Ci sono ragioni etiche e morali che spingono in questa direzione e queste non sono negoziabili. Ma sempre più si affiancano anche motivazioni economiche e demografiche che ci impongono soluzioni più aperte e coraggiose. La cooperazione fa già molto su questo terreno, esprimendo il maggiore sistema di accoglienza e molti immigrati trovano poi lavoro proprio nelle nostre cooperative, se è vero che quasi il 20% della forza lavoro della cooperazione è straniera. Ma tutto questo, se non si incardina in un sistema di regole chiare, rischia di non essere più sufficiente. Per questo diventa fondamentale chiedere con forza una policy che esprima in Europa ed in Italia nuove norme dettate dall’equilibrio tra le ragioni umanitarie e quelle di un’accoglienza sostenibile, utile e responsabile.

La seconda questione è la fine della guerra russo-ucraina, che tanto dolore sta lasciando nelle due popolazioni e tanti problemi sta creando all’Europa. Credo che sia palese che, dopo tutti i disastri di 10 mesi di combattimenti, non si possa attendere altro tempo per fermare il conflitto.

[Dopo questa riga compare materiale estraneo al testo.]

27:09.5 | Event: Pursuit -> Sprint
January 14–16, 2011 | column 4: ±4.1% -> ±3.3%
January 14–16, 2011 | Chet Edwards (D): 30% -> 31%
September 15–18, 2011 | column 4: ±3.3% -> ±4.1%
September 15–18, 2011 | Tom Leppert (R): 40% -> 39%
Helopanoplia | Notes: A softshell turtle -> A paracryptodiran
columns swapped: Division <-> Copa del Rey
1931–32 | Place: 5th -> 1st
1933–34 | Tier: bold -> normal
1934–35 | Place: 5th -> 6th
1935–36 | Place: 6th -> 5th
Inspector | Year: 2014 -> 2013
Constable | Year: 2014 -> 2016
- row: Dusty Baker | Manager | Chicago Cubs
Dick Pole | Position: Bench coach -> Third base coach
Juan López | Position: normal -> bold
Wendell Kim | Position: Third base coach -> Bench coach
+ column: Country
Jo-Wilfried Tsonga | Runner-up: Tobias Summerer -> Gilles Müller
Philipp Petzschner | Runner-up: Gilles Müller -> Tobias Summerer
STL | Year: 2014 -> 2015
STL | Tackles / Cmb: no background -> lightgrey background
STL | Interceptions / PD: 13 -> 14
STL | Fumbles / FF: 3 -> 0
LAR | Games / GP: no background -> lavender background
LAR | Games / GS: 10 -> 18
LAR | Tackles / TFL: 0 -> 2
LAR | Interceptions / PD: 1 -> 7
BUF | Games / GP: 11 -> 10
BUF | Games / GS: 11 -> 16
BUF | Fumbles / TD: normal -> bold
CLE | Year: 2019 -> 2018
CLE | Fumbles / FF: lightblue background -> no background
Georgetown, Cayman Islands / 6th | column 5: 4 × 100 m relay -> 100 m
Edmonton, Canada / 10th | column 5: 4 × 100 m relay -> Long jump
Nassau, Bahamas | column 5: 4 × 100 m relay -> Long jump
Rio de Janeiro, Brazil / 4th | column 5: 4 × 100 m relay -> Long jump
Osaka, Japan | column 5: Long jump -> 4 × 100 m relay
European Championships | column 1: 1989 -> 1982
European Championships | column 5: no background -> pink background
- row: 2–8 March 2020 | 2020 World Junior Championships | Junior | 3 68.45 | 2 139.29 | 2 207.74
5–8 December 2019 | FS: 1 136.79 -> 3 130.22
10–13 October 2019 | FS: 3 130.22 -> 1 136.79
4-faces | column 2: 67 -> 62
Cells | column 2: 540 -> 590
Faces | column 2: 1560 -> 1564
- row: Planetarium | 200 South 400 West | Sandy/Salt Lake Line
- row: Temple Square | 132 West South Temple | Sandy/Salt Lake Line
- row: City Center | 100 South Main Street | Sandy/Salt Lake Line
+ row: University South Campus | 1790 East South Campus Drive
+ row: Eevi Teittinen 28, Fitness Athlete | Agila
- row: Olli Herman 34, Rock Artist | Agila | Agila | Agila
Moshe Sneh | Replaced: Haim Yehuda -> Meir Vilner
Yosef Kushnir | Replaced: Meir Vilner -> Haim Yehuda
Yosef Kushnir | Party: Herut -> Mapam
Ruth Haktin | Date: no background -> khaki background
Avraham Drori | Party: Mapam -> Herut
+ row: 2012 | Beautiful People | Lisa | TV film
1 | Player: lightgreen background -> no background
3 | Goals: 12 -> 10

Il 5 novembre anche molti nostri cooperatori hanno partecipato alle manifestazioni di pace di Roma per chiedere un’immediata tregua e l’apertura di un negoziato serio tra le parti. La storia ci insegna che una pace duratura non esce con un vincitore e l’umiliazione del vinto, ma è il frutto della ricerca di quel sottile equilibrio in cui entrambe le parti si possano riconoscere. Che la Russia si sia resa responsabile di un’aggressione alla libertà di un altro popolo non si mette in discussione. Ma non è accettabile che l’unico modo per affermare i legittimi diritti del popolo ucraino passi esclusivamente attraverso una vittoria con le armi. È fondamentale al contrario che tutti i popoli europei chiedano alla comunità internazionale uno sforzo di cooperazione affinché le parti in conflitto trovino le ragioni per sentirsi tutelati nelle loro richieste e ritrovino le condizioni per tornare a dialogare, intrattenendo rapporti pacifici. Dovrebbe essere un obiettivo scontato ma, dobbiamo dircelo con grande onestà, in pochi oltre alla Santa Sede si sono distinti finora in azioni diplomatiche organiche ed incessanti, indirizzate a trovare una soluzione al conflitto equilibrata e condivisa dalle parti.

Cooperazione, pace, solidarietà, rispetto, dialogo, costruzione collegiale del consenso, perseguimento del bene comune. Questo è l’habitus di cui abbiamo bisogno come umanità. Ora, subito e con chiarezza, senza se e senza ma.

Questa è la forza del movimento cooperativo: lo diciamo tutti i giorni, prima ancora che con le parole, con il modo in cui siamo organizzati e funzioniamo come imprese e con questo nostro modo di essere finiamo per dare un segnale verso dove indirizzare il cambiamento, ponendoci come vera e autentica leva di innovazione. Dobbiamo continuare a dirlo.